__Your assignment__
Return the listing below exactly, with the pictures dropped.

__Materials provided__
----------------
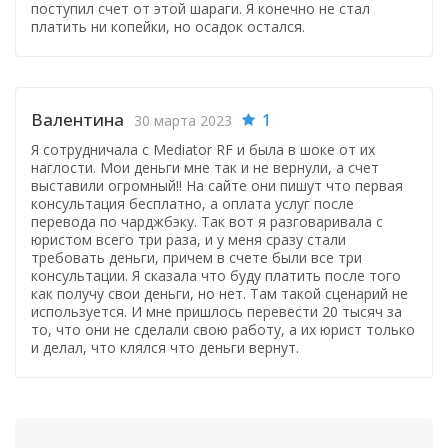
поступил счет от этой шараги. Я конечно не стал
платить ни копейки, но осадок остался.
Валентина
1
30 марта 2023
Я сотрудничала с Mediator RF и была в шоке от их
наглости. Мои деньги мне так и не вернули, а счет
выставили огромный!! На сайте они пишут что первая
консультация бесплатно, а оплата услуг после
перевода по чарджбэку. Так вот я разговаривала с
юристом всего три раза, и у меня сразу стали
требовать деньги, причем в счете были все три
консультации. Я сказала что буду платить после того
как получу свои деньги, но нет. Там такой сценарий не
используется. И мне пришлось перевести 20 тысяч за
то, что они не сделали свою работу, а их юрист только
и делал, что клялся что деньги вернут.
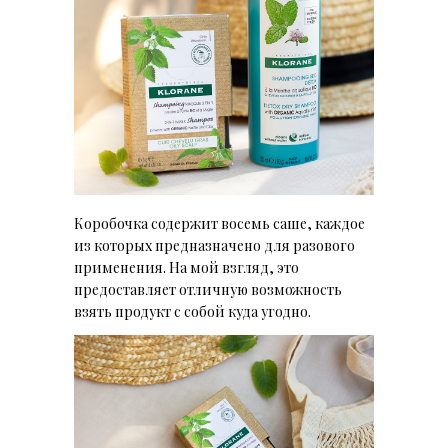
Коробочка содержит восемь саше, каждое
из которых предназначено для разового
применения. На мой взгляд, это
предоставляет отличную возможность
взять продукт с собой куда угодно.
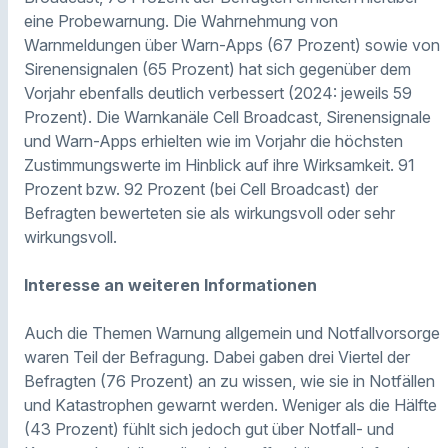
eine Probewarnung. Die Wahrnehmung von
Warnmeldungen über Warn-Apps (67 Prozent) sowie von
Sirenensignalen (65 Prozent) hat sich gegenüber dem
Vorjahr ebenfalls deutlich verbessert (2024: jeweils 59
Prozent). Die Warnkanäle Cell Broadcast, Sirenensignale
und Warn-Apps erhielten wie im Vorjahr die höchsten
Zustimmungswerte im Hinblick auf ihre Wirksamkeit. 91
Prozent bzw. 92 Prozent (bei Cell Broadcast) der
Befragten bewerteten sie als wirkungsvoll oder sehr
wirkungsvoll.
Interesse an weiteren Informationen
Auch die Themen Warnung allgemein und Notfallvorsorge
waren Teil der Befragung. Dabei gaben drei Viertel der
Befragten (76 Prozent) an zu wissen, wie sie in Notfällen
und Katastrophen gewarnt werden. Weniger als die Hälfte
(43 Prozent) fühlt sich jedoch gut über Notfall- und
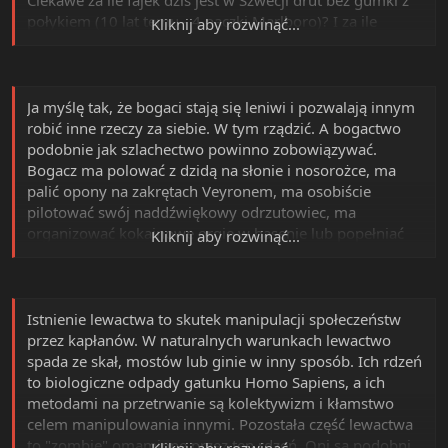
połykiem (10 lat temu - 4 paczki Marlboro)? I za ile
Kliknij aby rozwinąć...
flaszek wódki/piwa/wina jest full service?
Ja myślę tak, że bogaci stają się leniwi i pozwalają innym
robić inne rzeczy za siebie. W tym rządzić. A bogactwo
podobnie jak szlachectwo powinno zobowiązywać.
Bogacz ma polować z dzidą na słonie i nosorożce, ma
palić opony na zakrętach Veyronem, ma osobiście
pilotować swój naddźwiękowy odrzutowiec, ma
organizować kokainowe orgie w basenie lub popełniać
Kliknij aby rozwinąć...
podobne ryzykowne głupoty. A nie zamieniać się w
miękką pipę.
Istnienie lewactwa to skutek manipulacji społeczeństw
przez kapłanów. W naturalnych warunkach lewactwo
spada ze skał, mostów lub ginie w inny sposób. Ich rdzeń
to biologiczne odpady gatunku Homo Sapiens, a ich
metodami na przetrwanie są kolektywizm i kłamstwo
celem manipulowania innymi. Pozostała część lewactwa
to "zombie" omamione przez ten rdzeń. Oni są podobni
Kliknij aby rozwinąć...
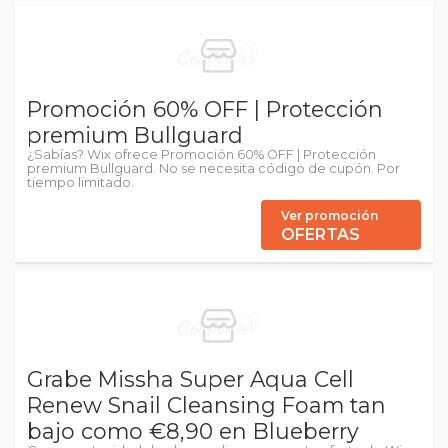
Promoción 60% OFF | Protección
premium Bullguard
¿Sabías? Wix ofrece Promoción 60% OFF | Protección
premium Bullguard. No se necesita código de cupón. Por
tiempo limitado.
Ver promoción
OFERTAS
Grabe Missha Super Aqua Cell
Renew Snail Cleansing Foam tan
bajo como €8,90 en Blueberry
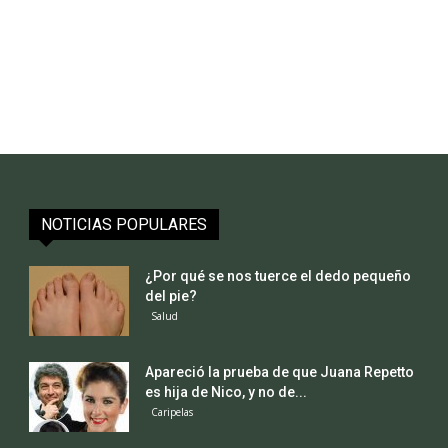
NOTICIAS POPULARES
¿Por qué se nos tuerce el dedo pequeño
del pie?
Salud
Apareció la prueba de que Juana Repetto
es hija de Nico, y no de...
Caripelas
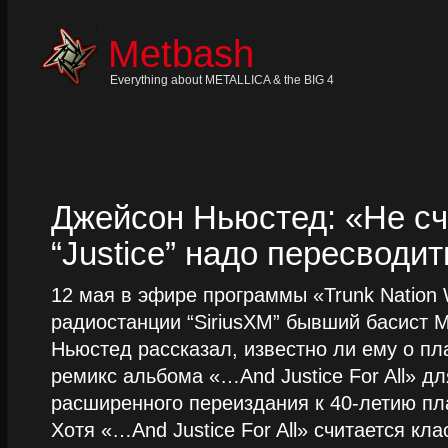
Skip
to
content
Metbash
Skip
to
navigation
Everything about METALLICA & the BIG 4
Skip
to
footer
Джейсон Ньюстед: «Не сч
“Justice” надо пересводит
12 мая в эфире программы «Trunk Nation W
радиостанции “SiriusXM” бывший басист M
Ньюстед рассказал, известно ли ему о пл
ремикс альбома «…And Justice For All» д
расширенного переиздания к 40-летию пла
Хотя «…And Justice For All» считается клас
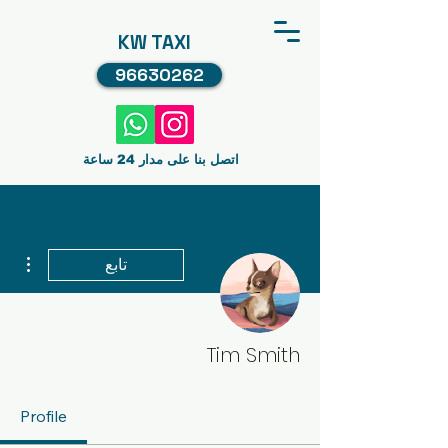
KW TAXI
96630262
اتصل بنا على مدار 24 ساعة
مزيد
تابع
Tim Smith
Profile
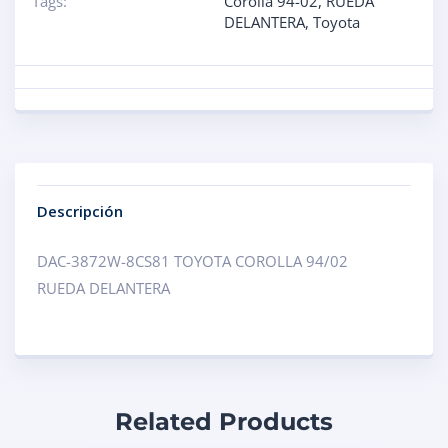
Tags:
Corolla 94-02
,
RUEDA
DELANTERA
,
Toyota
Descripción
DAC-3872W-8CS81 TOYOTA COROLLA 94/02
RUEDA DELANTERA
Related Products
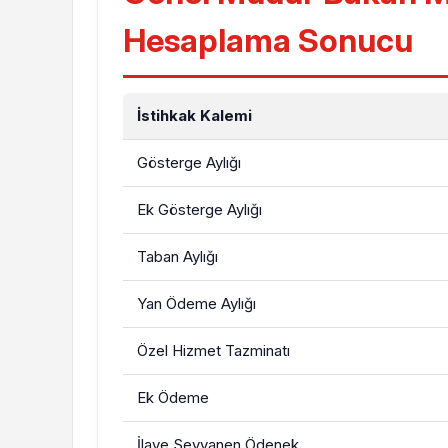
Hesaplama Sonucu
İstihkak Kalemi
Gösterge Aylığı
Ek Gösterge Aylığı
Taban Aylığı
Yan Ödeme Aylığı
Özel Hizmet Tazminatı
Ek Ödeme
İlave Seyyanen Ödenek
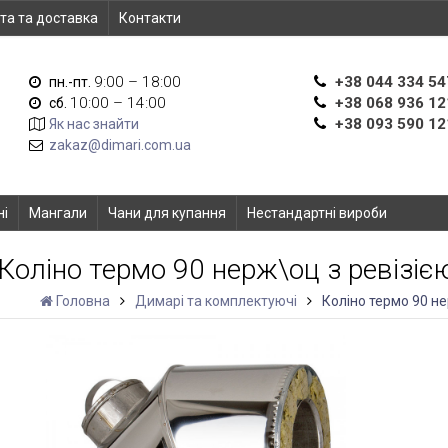
та та доставка
Контакти
9:00 – 18:00
+38 044 334 54
пн.-пт.
10:00 – 14:00
+38 068 936 12
сб.
+38 093 590 12
Як нас знайти
zakaz@dimari.com.ua
ні
Мангали
Чани для купання
Нестандартні вироби
Коліно термо 90 нерж\оц з ревізіє
Головна
Димарі та комплектуючі
Коліно термо 90 не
----------------
__Answer to this exercise__
поступил счет от этой шараги. Я конечно не стал
платить ни копейки, но осадок остался.
Валентина
1
30 марта 2023
Я сотрудничала с Mediator RF и была в шоке от их
наглости. Мои деньги мне так и не вернули, а счет
выставили огромный!! На сайте они пишут что первая
консультация бесплатно, а оплата услуг после
перевода по чарджбэку. Так вот я разговаривала с
юристом всего три раза, и у меня сразу стали
требовать деньги, причем в счете были все три
консультации. Я сказала что буду платить после того
как получу свои деньги, но нет. Там такой сценарий не
используется. И мне пришлось перевести 20 тысяч за
то, что они не сделали свою работу, а их юрист только
и делал, что клялся что деньги вернут.
Коробочка содержит восемь саше, каждое
из которых предназначено для разового
применения. На мой взгляд, это
предоставляет отличную возможность
взять продукт с собой куда угодно.
eine Probewarnung. Die Wahrnehmung von
Warnmeldungen über Warn-Apps (67 Prozent) sowie von
Sirenensignalen (65 Prozent) hat sich gegenüber dem
Vorjahr ebenfalls deutlich verbessert (2024: jeweils 59
Prozent). Die Warnkanäle Cell Broadcast, Sirenensignale
und Warn-Apps erhielten wie im Vorjahr die höchsten
Zustimmungswerte im Hinblick auf ihre Wirksamkeit. 91
Prozent bzw. 92 Prozent (bei Cell Broadcast) der
Befragten bewerteten sie als wirkungsvoll oder sehr
wirkungsvoll.
Interesse an weiteren Informationen
Auch die Themen Warnung allgemein und Notfallvorsorge
waren Teil der Befragung. Dabei gaben drei Viertel der
Befragten (76 Prozent) an zu wissen, wie sie in Notfällen
und Katastrophen gewarnt werden. Weniger als die Hälfte
(43 Prozent) fühlt sich jedoch gut über Notfall- und
połykiem (10 lat temu - 4 paczki Marlboro)? I za ile
Kliknij aby rozwinąć...
flaszek wódki/piwa/wina jest full service?
Ja myślę tak, że bogaci stają się leniwi i pozwalają innym
robić inne rzeczy za siebie. W tym rządzić. A bogactwo
podobnie jak szlachectwo powinno zobowiązywać.
Bogacz ma polować z dzidą na słonie i nosorożce, ma
palić opony na zakrętach Veyronem, ma osobiście
pilotować swój naddźwiękowy odrzutowiec, ma
organizować kokainowe orgie w basenie lub popełniać
Kliknij aby rozwinąć...
podobne ryzykowne głupoty. A nie zamieniać się w
miękką pipę.
Istnienie lewactwa to skutek manipulacji społeczeństw
przez kapłanów. W naturalnych warunkach lewactwo
spada ze skał, mostów lub ginie w inny sposób. Ich rdzeń
to biologiczne odpady gatunku Homo Sapiens, a ich
metodami na przetrwanie są kolektywizm i kłamstwo
celem manipulowania innymi. Pozostała część lewactwa
to "zombie" omamione przez ten rdzeń. Oni są podobni
Kliknij aby rozwinąć...
Promoción 60% OFF | Protección
premium Bullguard
¿Sabías? Wix ofrece Promoción 60% OFF | Protección
premium Bullguard. No se necesita código de cupón. Por
tiempo limitado.
Ver promoción
OFERTAS
Grabe Missha Super Aqua Cell
Renew Snail Cleansing Foam tan
bajo como €8,90 en Blueberry
NOTICIAS POPULARES
¿Por qué se nos tuerce el dedo pequeño
del pie?
Salud
Apareció la prueba de que Juana Repetto
es hija de Nico, y no de...
Caripelas
Skip
to
content
Metbash
Skip
to
navigation
Everything about METALLICA & the BIG 4
Skip
to
footer
Джейсон Ньюстед: «Не сч
“Justice” надо пересводит
12 мая в эфире программы «Trunk Nation W
радиостанции “SiriusXM” бывший басист M
Ньюстед рассказал, известно ли ему о пл
ремикс альбома «…And Justice For All» д
расширенного переиздания к 40-летию пла
Хотя «…And Justice For All» считается клас
KW TAXI
96630262
اتصل بنا على مدار 24 ساعة
مزيد
تابع
Tim Smith
Profile
Tags:
Corolla 94-02
,
RUEDA
DELANTERA
,
Toyota
Descripción
DAC-3872W-8CS81 TOYOTA COROLLA 94/02
RUEDA DELANTERA
Related Products
Hesaplama Sonucu
İstihkak Kalemi
Gösterge Aylığı
Ek Gösterge Aylığı
Taban Aylığı
Yan Ödeme Aylığı
Özel Hizmet Tazminatı
Ek Ödeme
İlave Seyyanen Ödenek
та та доставка
Контакти
9:00 – 18:00
+38 044 334 54
пн.-пт.
10:00 – 14:00
+38 068 936 12
сб.
+38 093 590 12
Як нас знайти
zakaz@dimari.com.ua
ні
Мангали
Чани для купання
Нестандартні вироби
Коліно термо 90 нерж\оц з ревізіє
Головна
Димарі та комплектуючі
Коліно термо 90 не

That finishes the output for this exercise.